## Text for analysis
Heckler Plains is a 36-acre farmstead, now park. It was once home to Major General Winfield Scott Hancock, a General at the Battle of Gettysburg. There still stands a barn from 1761, an 18th-century kitchen garden, and an outdoor bake oven from 1780. Hecklerfest is held annually and has soap making, butter churning, candle dipping, and other Colonial Era demonstrations.

===Dielman Kolb Homestead===
The Dielman Kolb Homestead is a historic home located near Lederach. The house was built in 1717, and is a 2 1/2-story, gambrel-roofed dwelling with a modified Germanic floor plan. It has an attached summer kitchen.

==Entertainment and recreation==
The Lederach Golf Club is a public, 18 hole golf course opened in 2006. It is owned by the township of Lower Salford. It has a par 71 layout with five sets of tees from 7,000 yards to 2,800 yards.

Lower Salford has 12 parks as part of the federal, state and county sponsored "Open Space/Green Belt" program.

==Arts==
The township flag and logo were designed by John H. Drenning, president of the Heckler Plains Folklife Society, in 1991. The center of the logo depicts a Pennsylvania Dutch couple in front of a wheat field. Above the depiction is the word “gemeinschaft,” which is German for “a sense of community." The background of the flag has three wavy stripes; brown for the fertile soil, green for the abundant grass and other plants, and gold for the bountiful crops and warm sunshine. On the sides of the flag are two cedar trees representing the much praised wood. The top of the flag has LOWER SALFORD on a field of blue sky with four stars to represent the four villages that make up the township.

Lower Salford is home to The Mennonite Heritage Center. A museum and historical library dedicated to preserving and sharing the stories of Mennonite faith and life in eastern Pennsylvania. Which holds an annual Apple Butter Frolic, an autumn festival featuring Pennsylvania Dutch foods, crafts, and farming demonstrations.

Lower Salford is home to a large-scale exterior mural designed by Dana McMullin, residing on the side of Rann Pharmacy. McMullin executed the public work with a small team in 2006 from its concept to production, portraying a visually nostalgic history of Harleysville from settlement to modern day.

==Government==

Presidential elections results
| Year | Republican | Democratic |
|---|---|---|
| 2020 | 47.1% 4,765 | 51.1% 5,171 |
| 2016 | 49.3% 4,208 | 45.6% 3,888 |
| 2012 | 55.5% 4,388 | 43.2% 3,416 |
| 2008 | 51.4% 4,048 | 47.6% 3,750 |
| 2004 | 58.5% 4,138 | 41.0% 2,895 |
| 2000 | 60.0% 3,276 | 36.2% 1,946 |

=== Board of Supervisors ===
Lower Salford Township is a Township of the Second Class governed by a five-member Board of Supervisors elected at-large for a six year term.

## Try it
Print the part of the Lower Salford Township text from "Presidential elections results" to "six year term.", keeping every word unchanged. Work only from the Lower Salford Township text.

## Extracted data

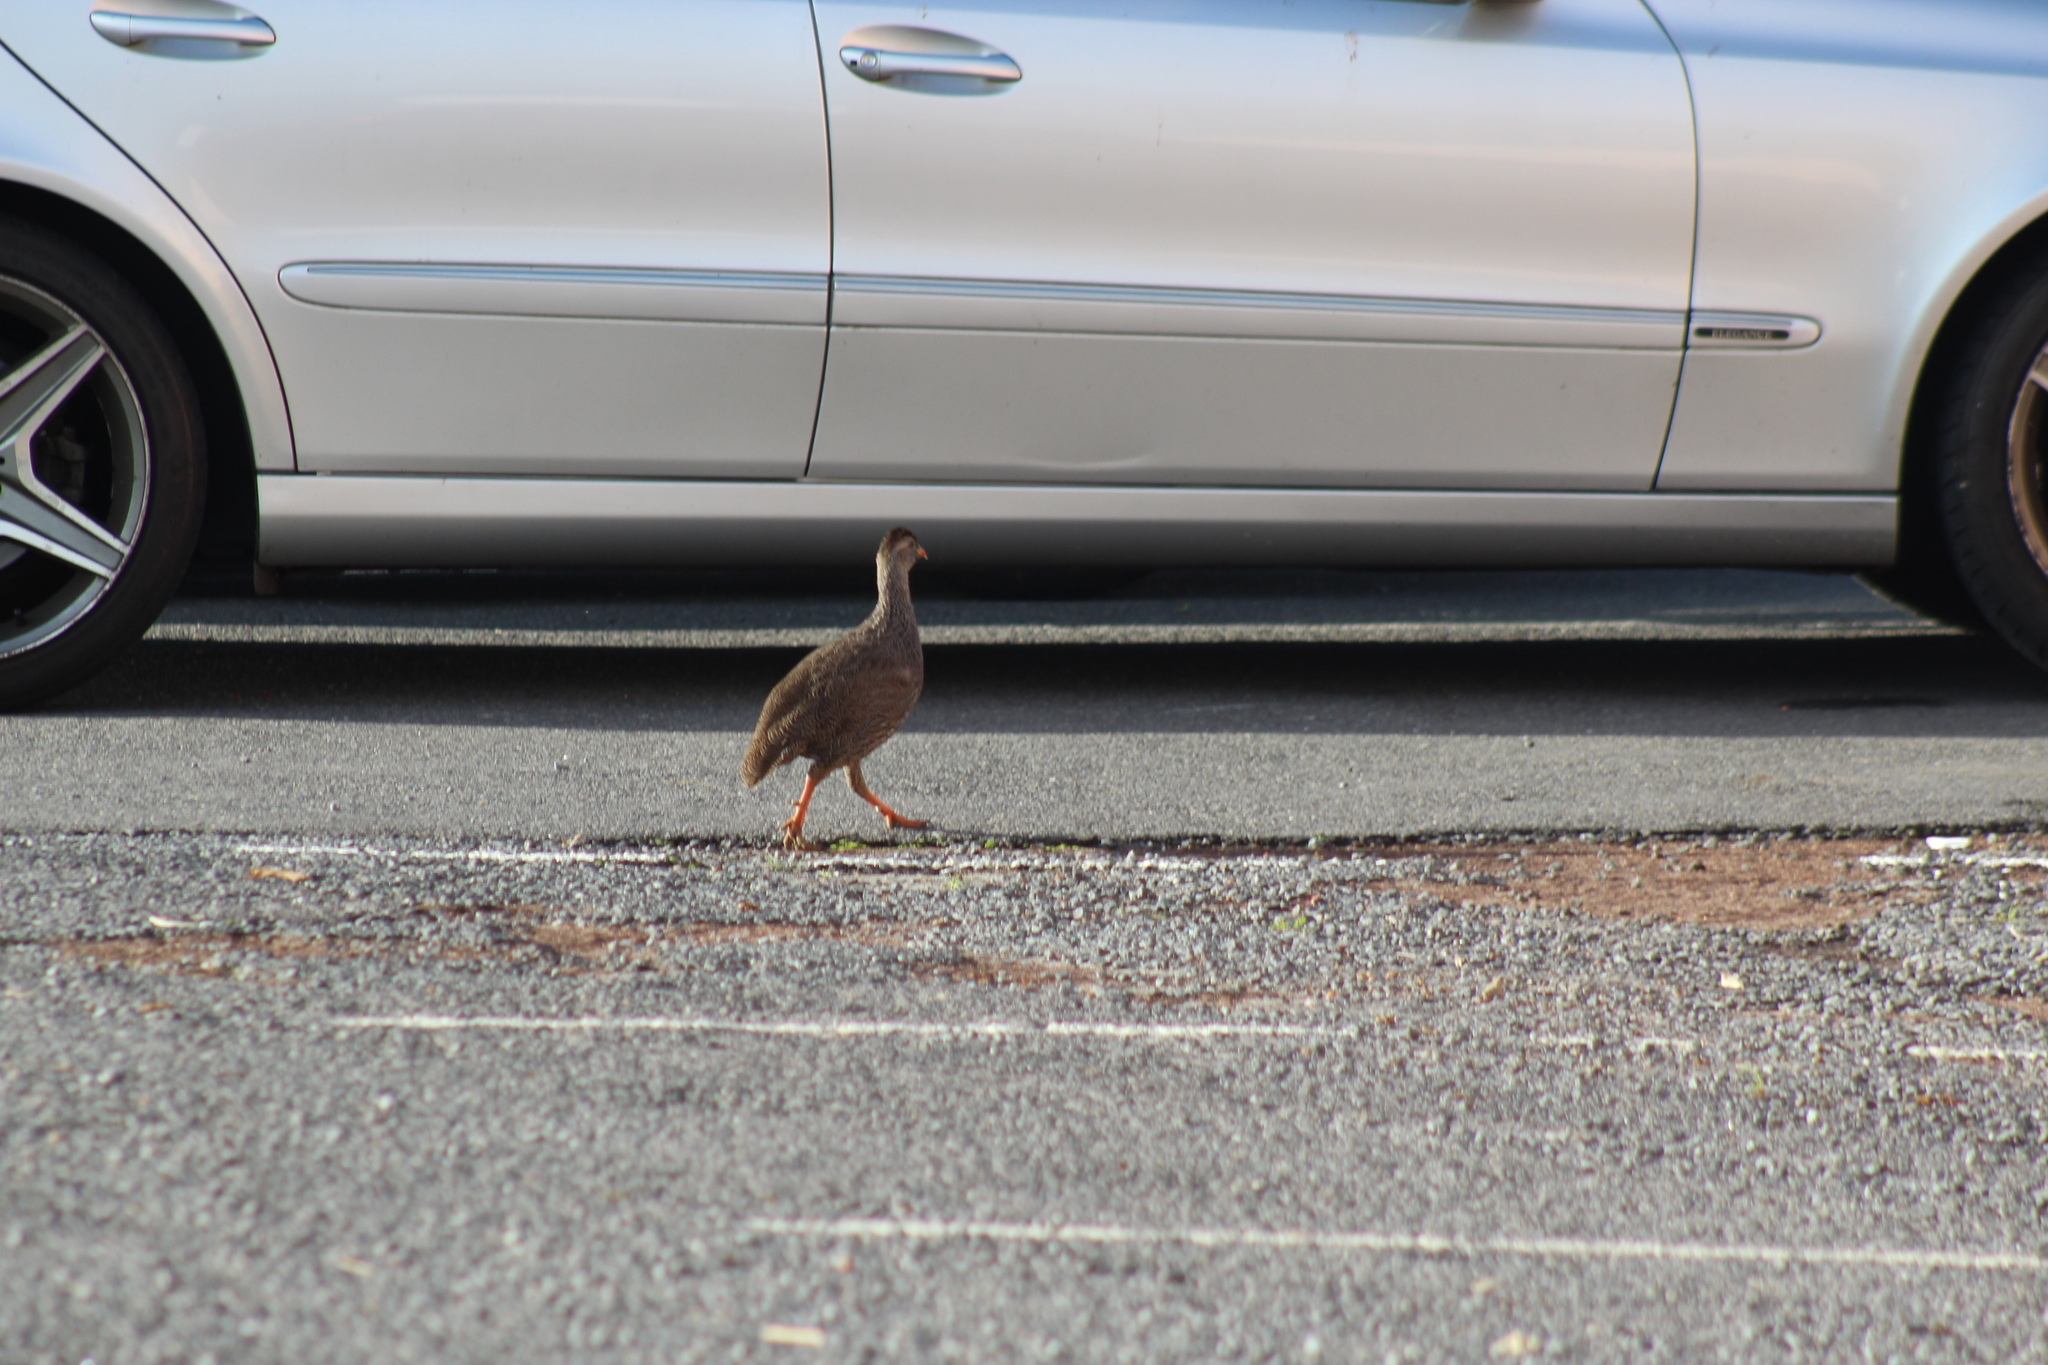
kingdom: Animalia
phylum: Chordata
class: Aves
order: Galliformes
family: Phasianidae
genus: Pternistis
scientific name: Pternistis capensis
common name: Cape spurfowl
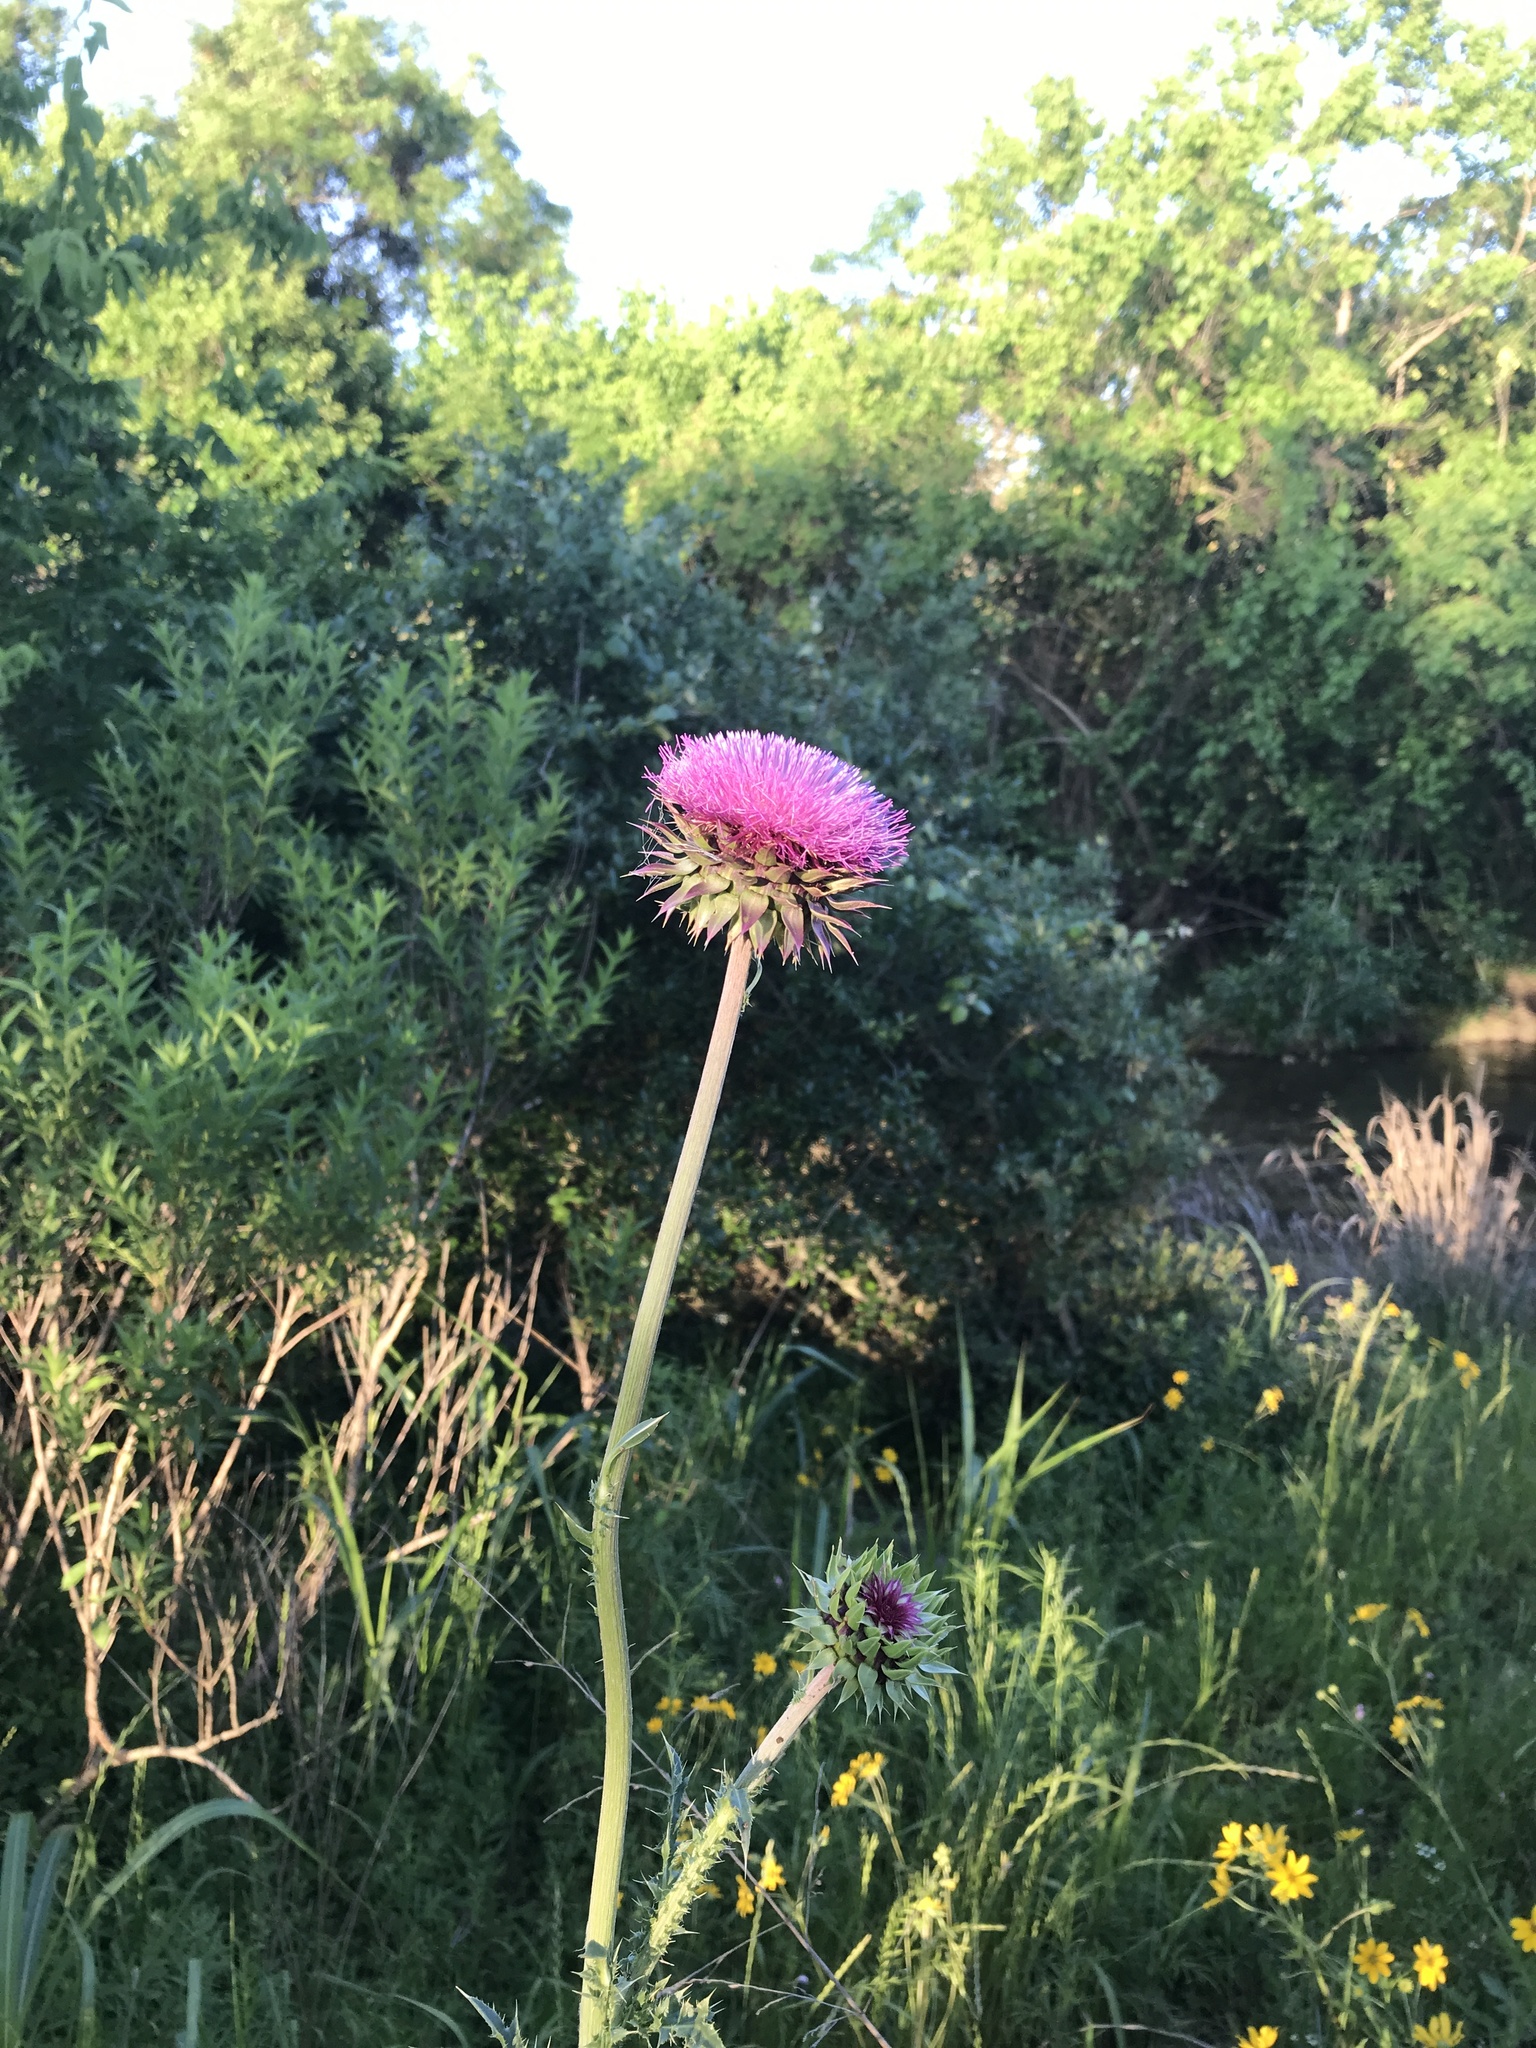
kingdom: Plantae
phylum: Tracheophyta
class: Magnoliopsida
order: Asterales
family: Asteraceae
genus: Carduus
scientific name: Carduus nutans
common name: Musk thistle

## Your solution
Presidential elections results
| Year | Republican | Democratic |
|---|---|---|
| 2020 | 47.1% 4,765 | 51.1% 5,171 |
| 2016 | 49.3% 4,208 | 45.6% 3,888 |
| 2012 | 55.5% 4,388 | 43.2% 3,416 |
| 2008 | 51.4% 4,048 | 47.6% 3,750 |
| 2004 | 58.5% 4,138 | 41.0% 2,895 |
| 2000 | 60.0% 3,276 | 36.2% 1,946 |

=== Board of Supervisors ===
Lower Salford Township is a Township of the Second Class governed by a five-member Board of Supervisors elected at-large for a six year term.